## Task brief
From the entries below, copy each line in which the word "JSONPath" occurs.

## Provided records

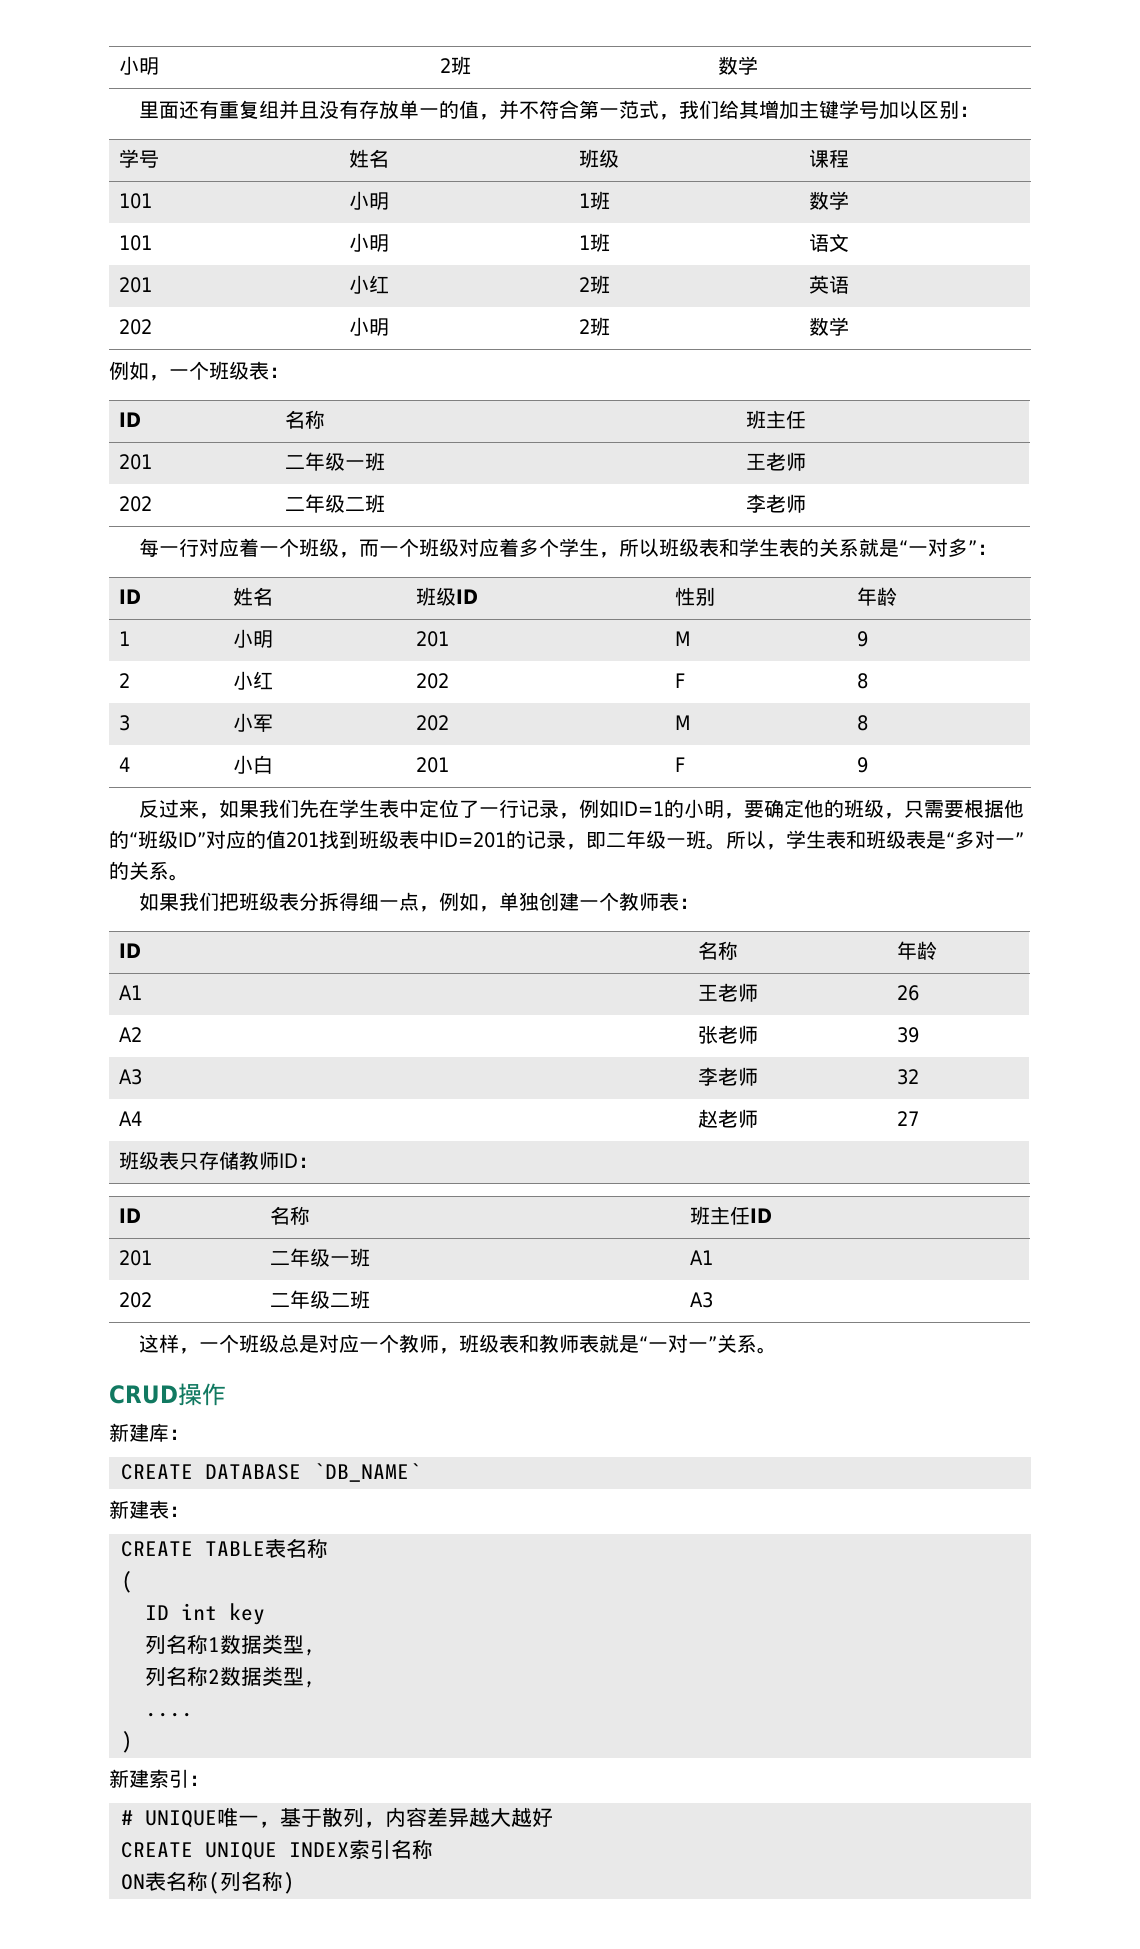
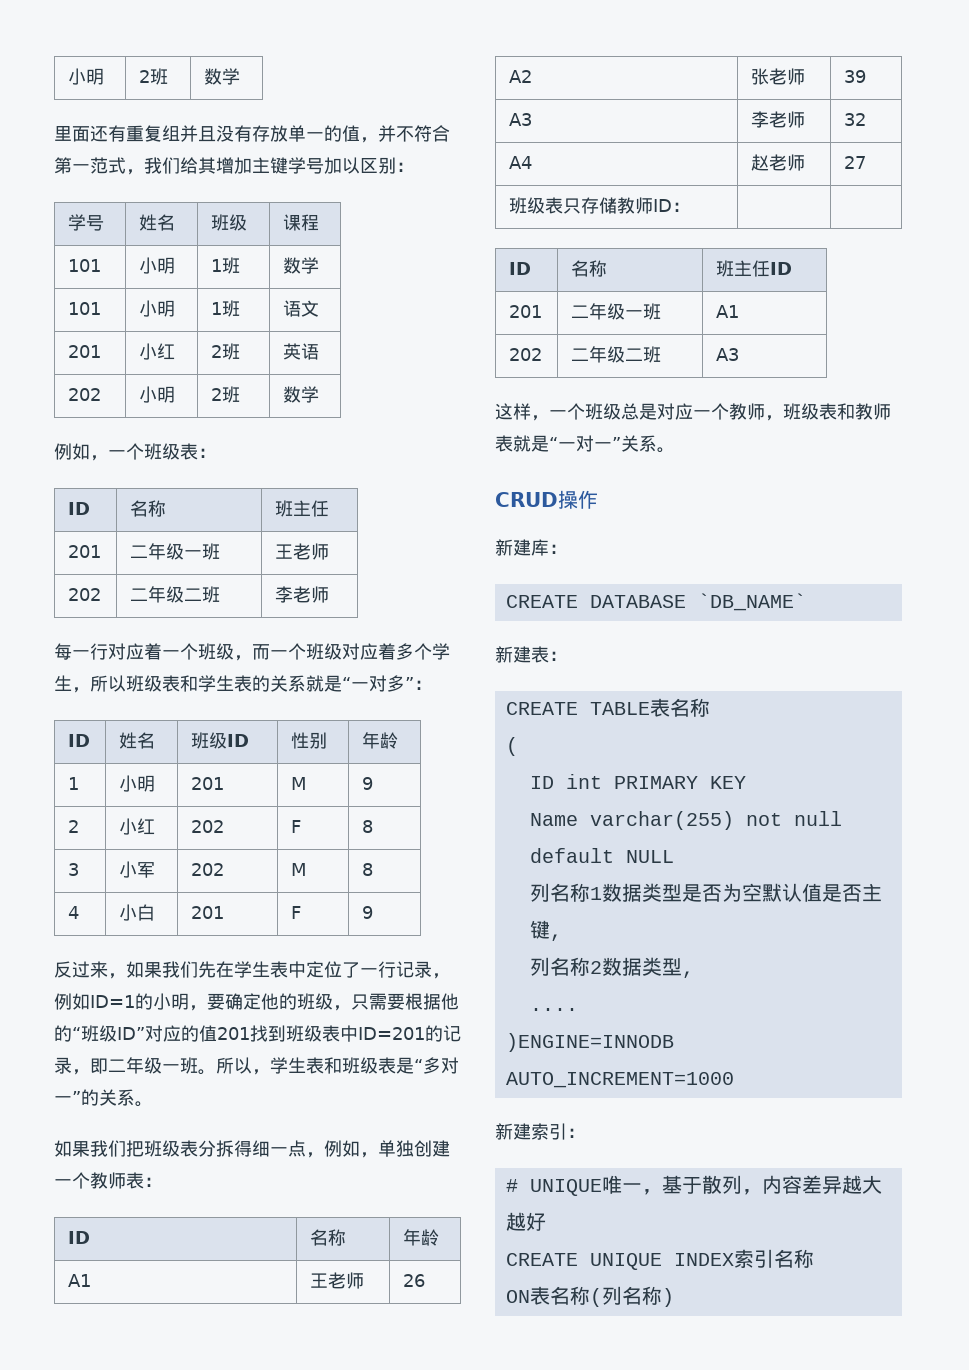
[229,1603,265,1625] key -> [613,776,746,789] [529,811,842,830] [529,848,674,863] PRIMARY KEY // Name varchar(255) not null default NULL
(304, 1644) none -> [681,883,882,902] [529,920,550,939] 是否为空默认值是否主键
[121,1731,133,1753] ) -> [505,1033,674,1052] [505,1072,734,1088] )ENGINE=INNODB AUTO_INCREMENT=1000

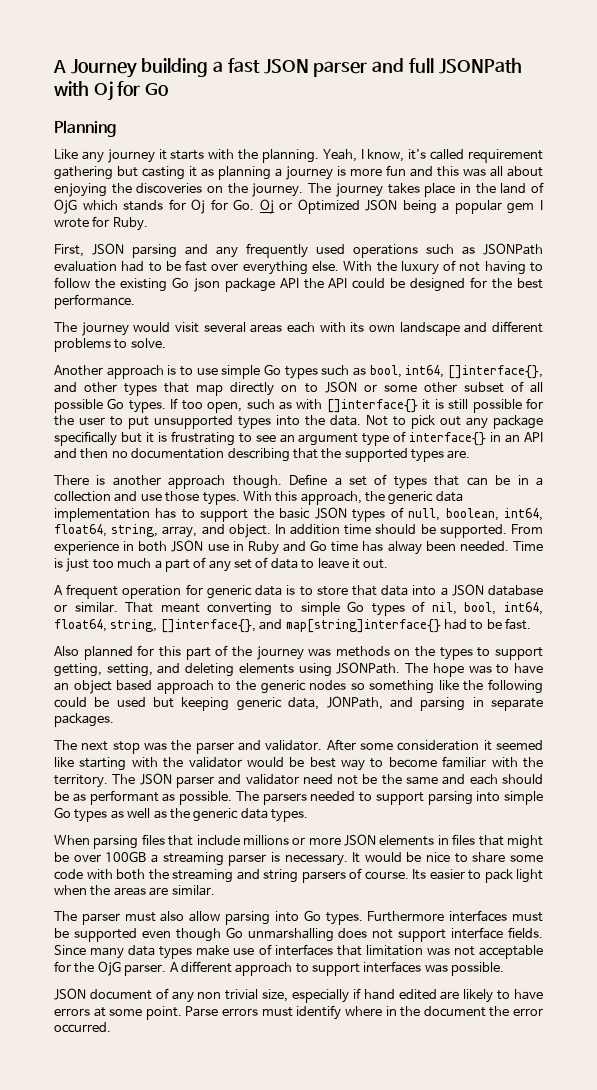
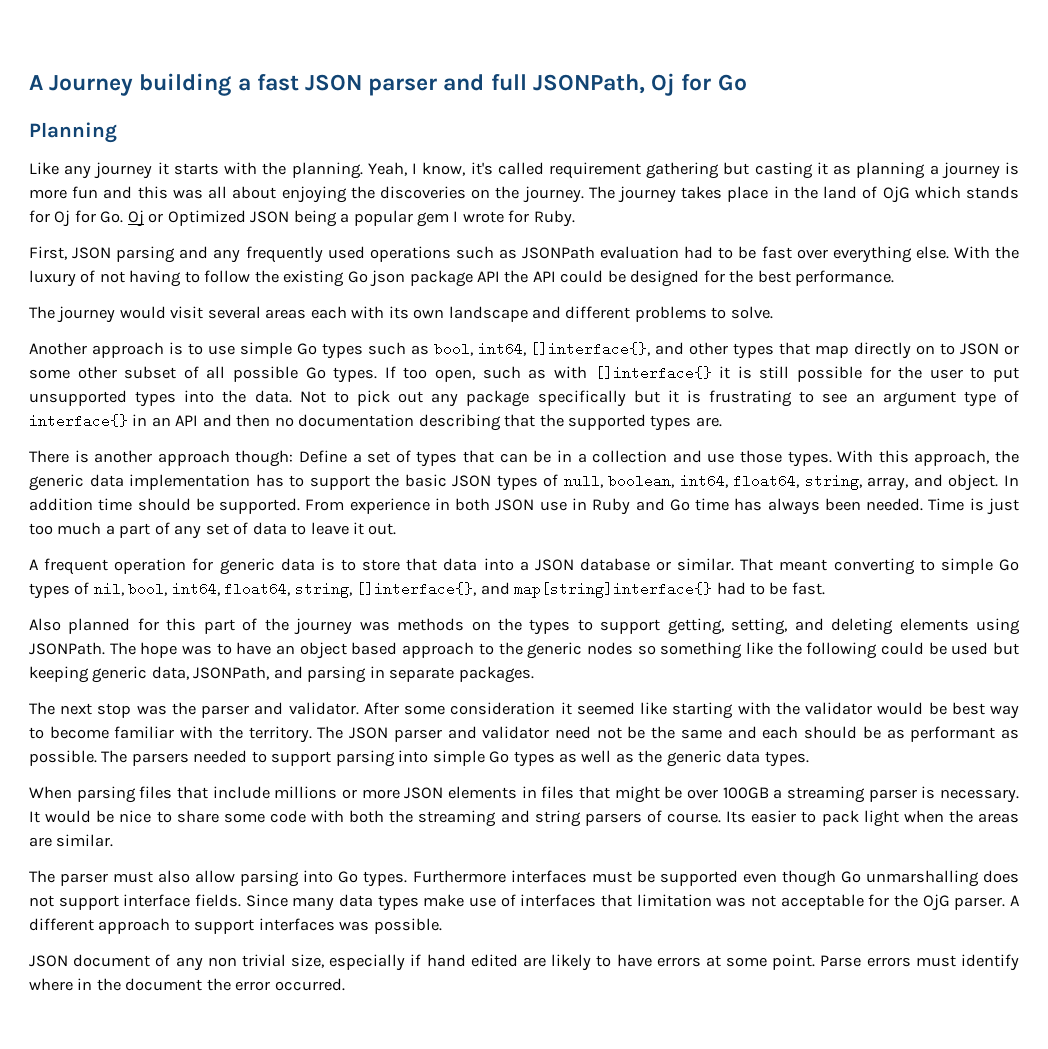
[438,58,522,74] [54,81,89,96] JSONPath with -> [532,74,645,94] JSONPath,
[232,475,282,489] though. -> [235,450,294,467] though:
[387,541,422,555] alway -> [767,498,820,515] always
[326,696,383,710] JONPath, -> [193,666,270,680] JSONPath,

## Response
[438,58,522,74] [54,81,89,96] JSONPath with -> [532,74,645,94] JSONPath,
[326,696,383,710] JONPath, -> [193,666,270,680] JSONPath,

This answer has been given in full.